The economic expansion is set to be more subdued in the second half of 2023 due to the fading impetus of the tourism sector, weaker economic activity in main trading partners, the impact of tighter financing conditions on aggregate demand, and softer labour market dynamics. Households’ purchasing power, which is expected to benefit from the maintained easing of price pressures coupled with rising nominal wages, partially mitigates headwinds on private consumption.
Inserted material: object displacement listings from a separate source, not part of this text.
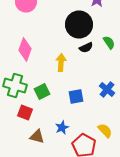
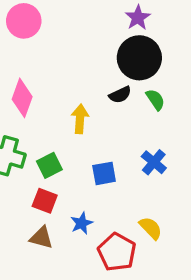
black circle: (79, 24) -> (139, 58), moved
green semicircle: (109, 42) -> (155, 100), moved
red square: (25, 112) -> (45, 201), moved

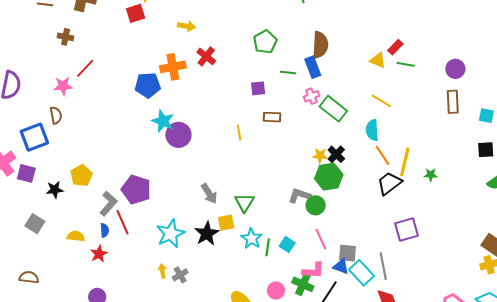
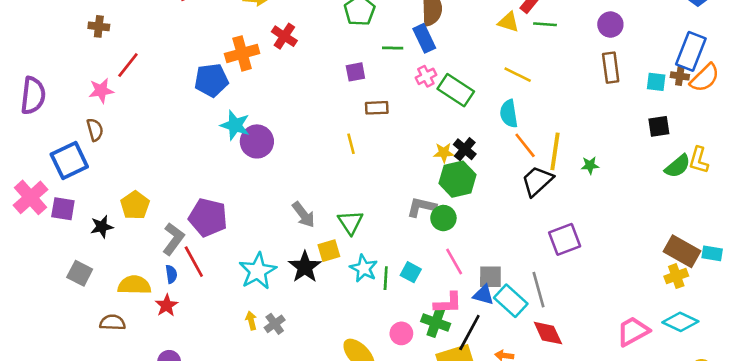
yellow line: (239, 132) -> (351, 144), moved
yellow semicircle: (76, 236) -> (134, 285), size x1.4
brown semicircle: (29, 277) -> (112, 322), moved

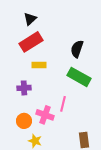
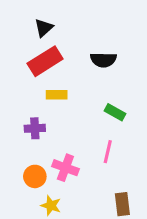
black semicircle: (77, 49) -> (103, 60), moved, turned -108
green rectangle: (79, 77) -> (115, 112), size x0.6
pink line: (63, 104) -> (108, 152), moved

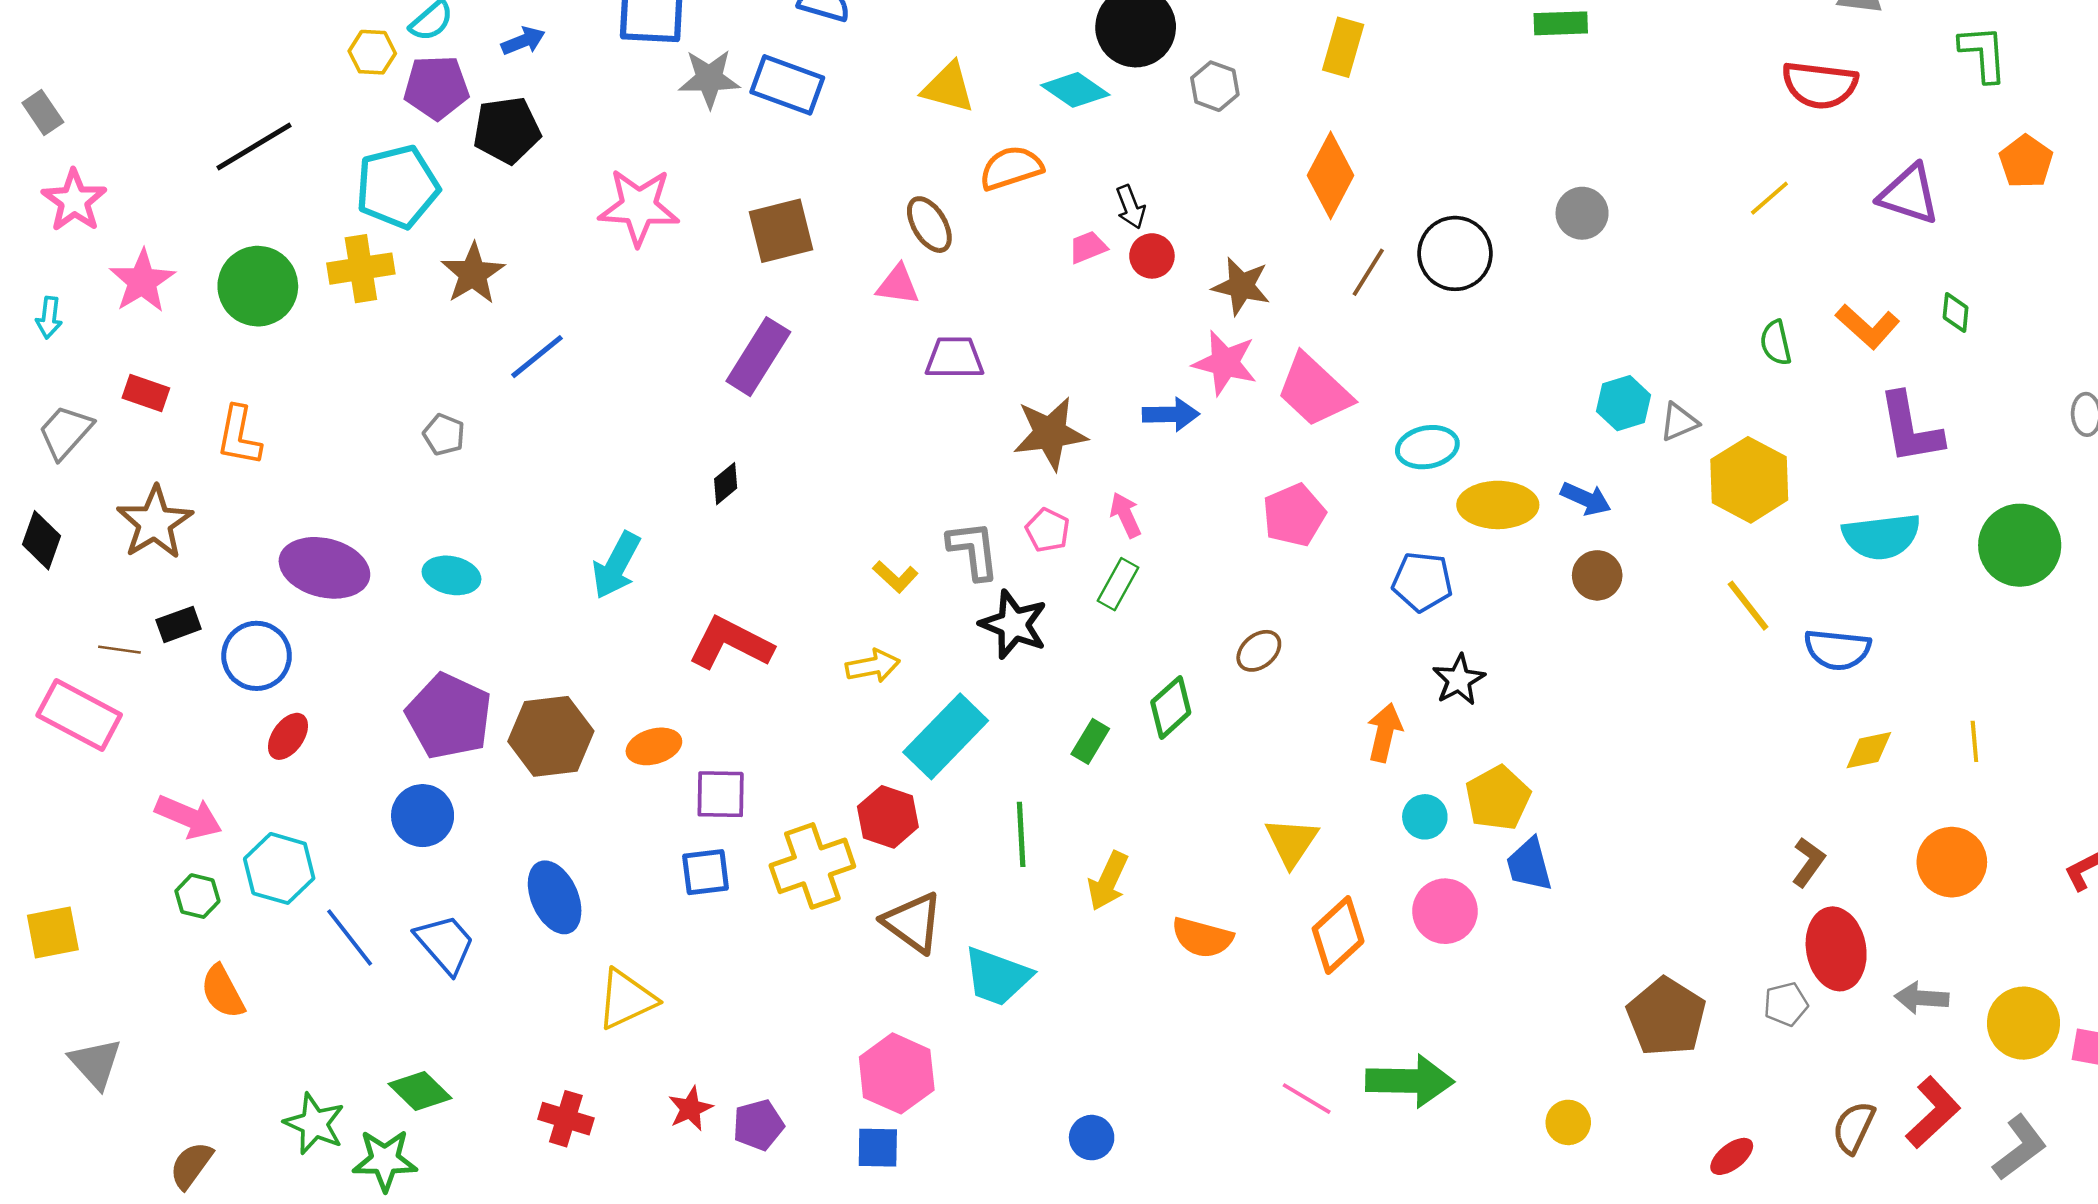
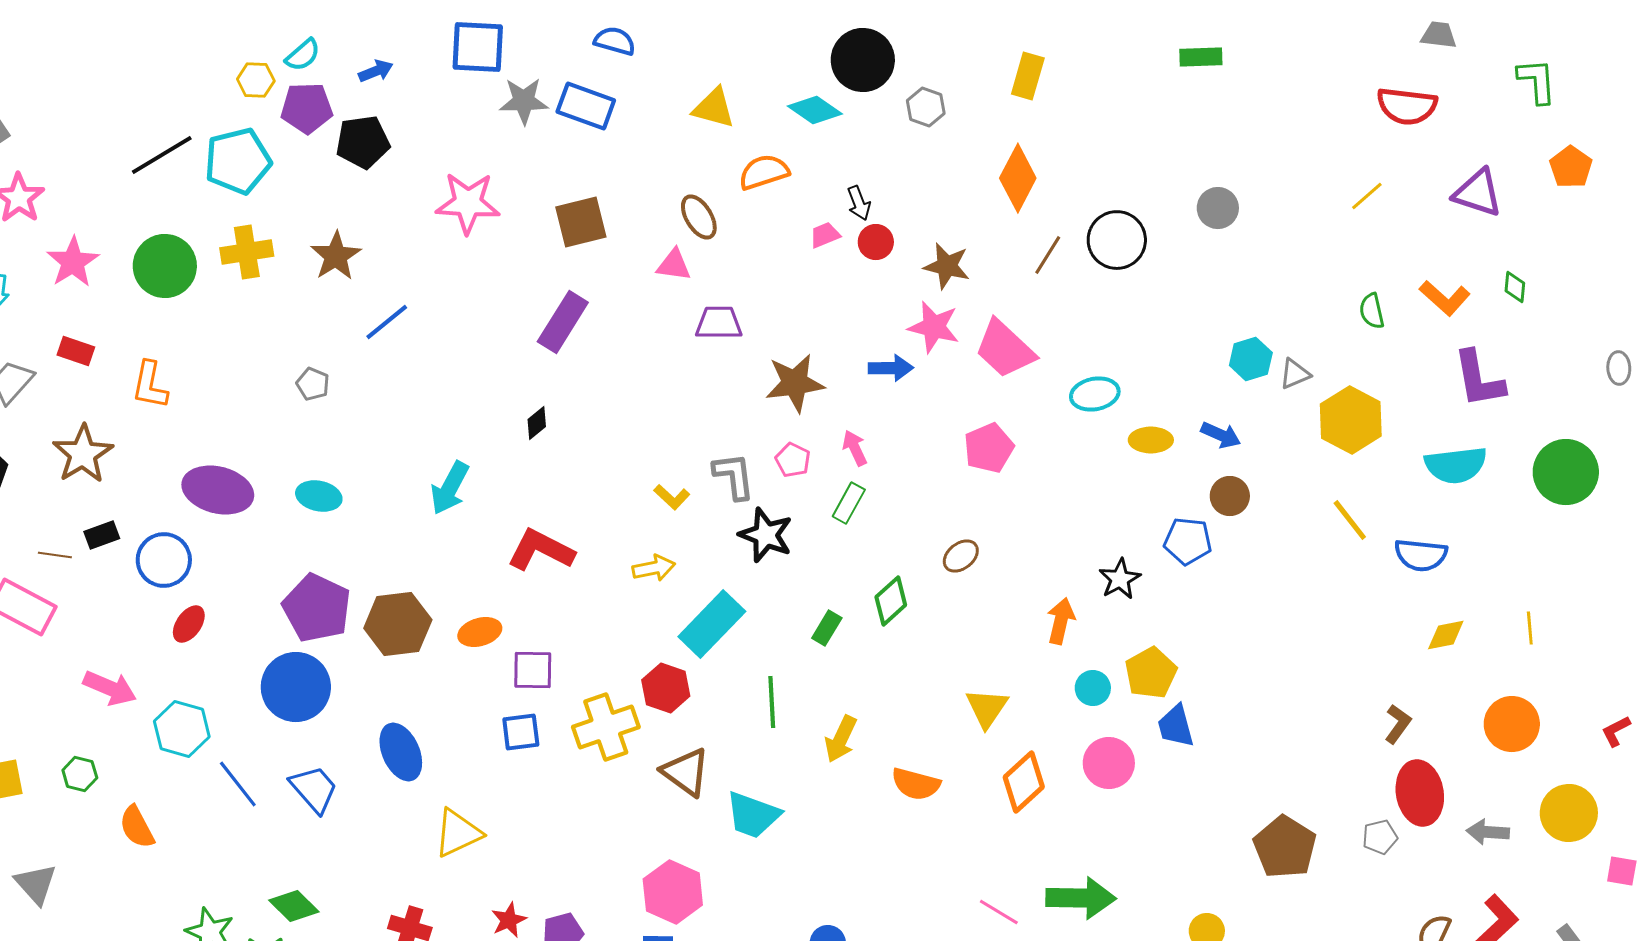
cyan pentagon: (397, 187) -> (238, 161), moved
yellow ellipse: (1498, 505) -> (1151, 440), size x0.7
blue pentagon: (1422, 582) -> (1188, 541), moved
blue circle: (423, 816) -> (296, 687), size x1.4
green hexagon: (197, 896) -> (80, 774), moved
yellow circle: (2023, 1023) -> (1569, 813), moved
In addition, the lower leverage of the private sector achieved in recent years and the resilience of the banking sector is set to contribute to the mitigation of financial risks, while the implementation of the RRP is expected to continue supporting investment growth over the forecast horizon.
Overall, GDP growth is expected to reach 2.2% in 2023. This represents an upward revision, by 0.3 pps., compared to the Spring Forecast, reflecting a higherthan-projected carry-over from 2022 and the robust outturn in the first half of 2023. In 2024, real GDP growth is forecast to moderate to 1.9%, 0.1 pps. less than projected in the spring, as the softening of economic activity expected towards the end of the year is set to extend at least into the first half of 2024.
Annual HICP inflation is forecast to moderate to 3.6% in 2023, on the back of the continued deceleration of energy inflation since the third quarter of 2022. A further slowdown to 2.9% is projected for next year despite the upward pressure from the expected phasing out of government measures implemented to mitigate the impact of high energy prices. HICP inflation excluding energy and unprocessed food is set to decline more gradually as the pass-through of high energy prices to other items, especially food and services, lingered throughout the first half of 2023. Second-round effects on wages have been limited so far, despite the moderate pick-up in both nominal and real terms observed in the first half of this year.